看着眼前漂亮的女醫生林月如,有臉有身材有錢,簡直是所有男人的夢中理想型!
宋衛東不由得挺直腰杆,心想這女的肯定是看上自己,要不然爲什麽對他這麽獻殷勤?
“真的可以嗎?林醫生?我可以去你爸爸的工廠上班!”
“當然,我覺得你有能力,爲了照顧孩子,你要好好生活。”
林月如心裏可憐宋衛東被女人背叛,所以才願意幫忙。
宋耀祖搶着說,“謝謝姐姐,給機會,我爸爸肯定會把工作幹好的!”
看着懂事的小孩,林月如伸手摸摸他的頭,“真乖!”
宋耀祖小臉笑得可開心了,心裏卻罵人的女人是個傻缺,他們這麽拙劣的演技都給她騙了。
林月如拿出紙筆把廠子的地址寫下來,然後伸手交給男人,
“你就按這個地址上找過去,說是我安排的,我爸就會照顧你了。”
宋衛東低頭一看是東方化工廠,眼前頓時一亮,因爲這廠子效益好。
“林醫生,謝謝你!”
林月如腰挺得直直的,猶如救世主,感受到大家全都是羨慕的目光望着他,心裏别提多得意了,
“不用跟我客氣,你以後要好好過日子,照顧好孩子,不要再想那些有的沒的了。
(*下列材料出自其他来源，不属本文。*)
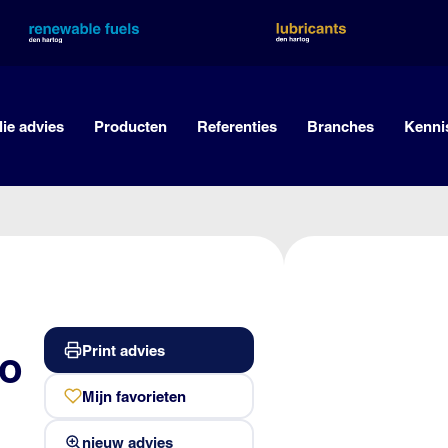
lie advies
Producten
Referenties
Branches
Kenni
Print advies
to
Mijn favorieten
nieuw advies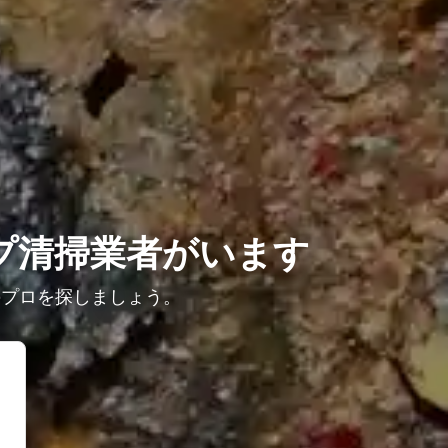
プ清掃業者がいます
のプロを探しましょう。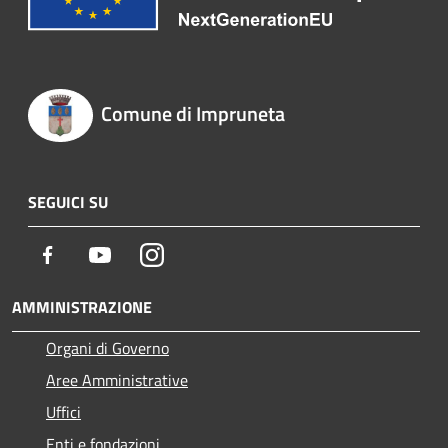
Comune di Impruneta
SEGUICI SU
Facebook
Youtube
Instagram
AMMINISTRAZIONE
Organi di Governo
Aree Amministrative
Uffici
Enti e fondazioni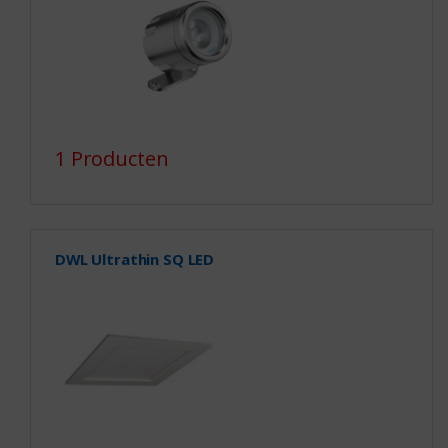
1 Producten
DWL Ultrathin SQ LED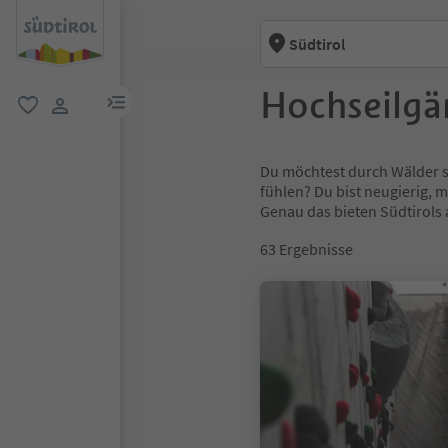
Südtirol
Hochseilgär
menu link
favorit
user link
Du möchtest durch Wälder s
fühlen? Du bist neugierig,
Genau das bieten Südtirols 
63
Ergebnisse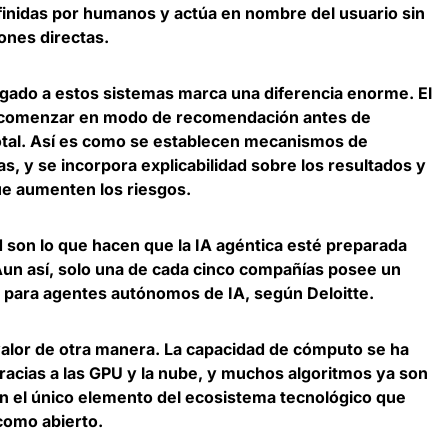
efinidas por humanos y actúa en nombre del usuario sin
ones directas.
rgado a estos sistemas marca una diferencia enorme. El
comenzar en modo de recomendación antes de
tal.
Así es como se establecen mecanismos de
s, y se incorpora explicabilidad sobre los resultados y
que aumenten los riesgos.
ad son lo que hacen que la IA agéntica esté preparada
Aun así,
solo una de cada cinco compañías posee un
para agentes autónomos de IA
, según Deloitte.
valor de otra manera. La capacidad de cómputo se ha
acias a las GPU y la nube, y muchos algoritmos ya son
n el único elemento del ecosistema tecnológico que
 como abierto
.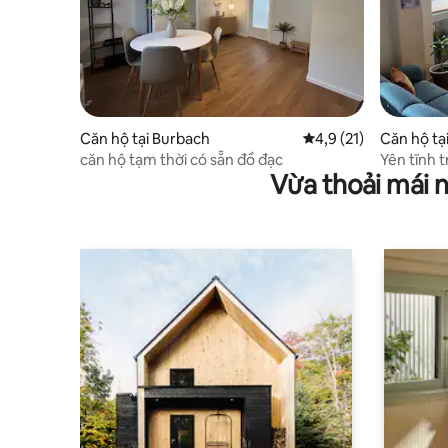
Căn hộ tại Burbach
Xếp hạng trung bình 4
4,9 (21)
Căn hộ tạ
căn hộ tạm thời có sẵn đồ đạc
Yên tĩnh 
Vừa thoải mái 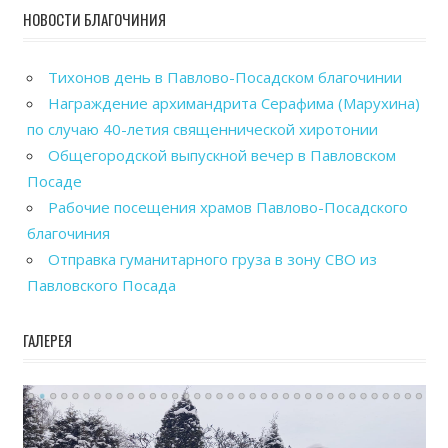
НОВОСТИ БЛАГОЧИНИЯ
Тихонов день в Павлово-Посадском благочинии
Награждение архимандрита Серафима (Марухина)
по случаю 40-летия священнической хиротонии
Общегородской выпускной вечер в Павловском
Посаде
Рабочие посещения храмов Павлово-Посадского
благочиния
Отправка гуманитарного груза в зону СВО из
Павловского Посада
ГАЛЕРЕЯ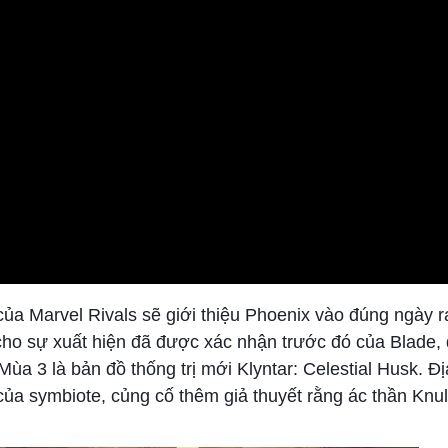
ủa Marvel Rivals sẽ giới thiệu Phoenix vào đúng ngày r
cho sự xuất hiện đã được xác nhận trước đó của Blade, dự
ùa 3 là bản đồ thống trị mới Klyntar: Celestial Husk. Đ
ủa symbiote, củng cố thêm giả thuyết rằng ác thần Knull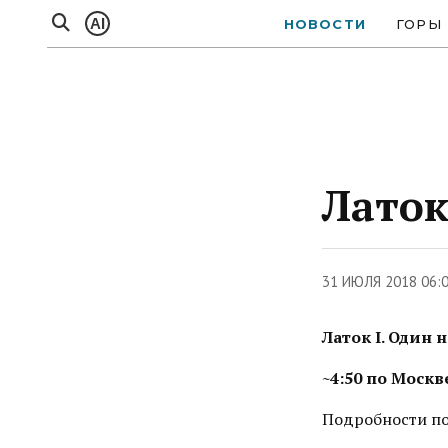
AI
НОВОСТИ
ГОРЫ
Латок
31 ИЮЛЯ 2018 06:
Латок I. Один 
~4:50 по Москв
Подробности по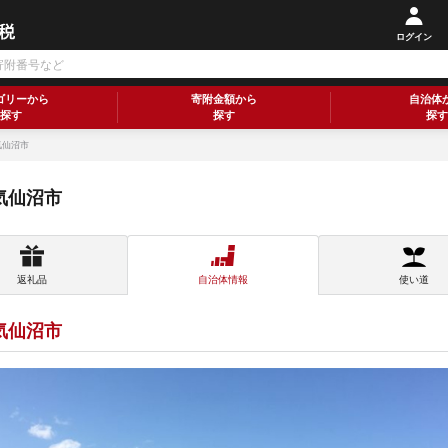
ログイン
ゴリーから
寄附金額から
自治体
探す
探す
探す
気仙沼市
気仙沼市
返礼品
自治体情報
使い道
気仙沼市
”
“我會的,絕對不會辜負林同志一番苦心!”宋衛東心裏再次想到了陸知夏,如果她選擇不回頭。
那他就在化工廠裏随便搞點什麽東西,直接把她弄死算了——反正不能便宜的那個野男人!
那天還要掐死他,如果不是當時周圍沒有人,他怎麽可能會認慫?
……
陸知夏從噩夢當中驚醒,腦海當中全都是孩子受到傷害的畫面,頓時心一揪一揪地疼,眼淚不由自主的流下來很快打濕被子。
傳來了敲門聲,她看向門口。
“陸同志!”顧淩霄聲音傳了進來。
“你等下。”
陸知夏擡手擦了眼淚然後用手絹使勁擤一下鼻涕,這樣一來自己就不會有鼻音了。掀開被子穿上鞋,走到門口把門打開,看見顧淩霄站在門口。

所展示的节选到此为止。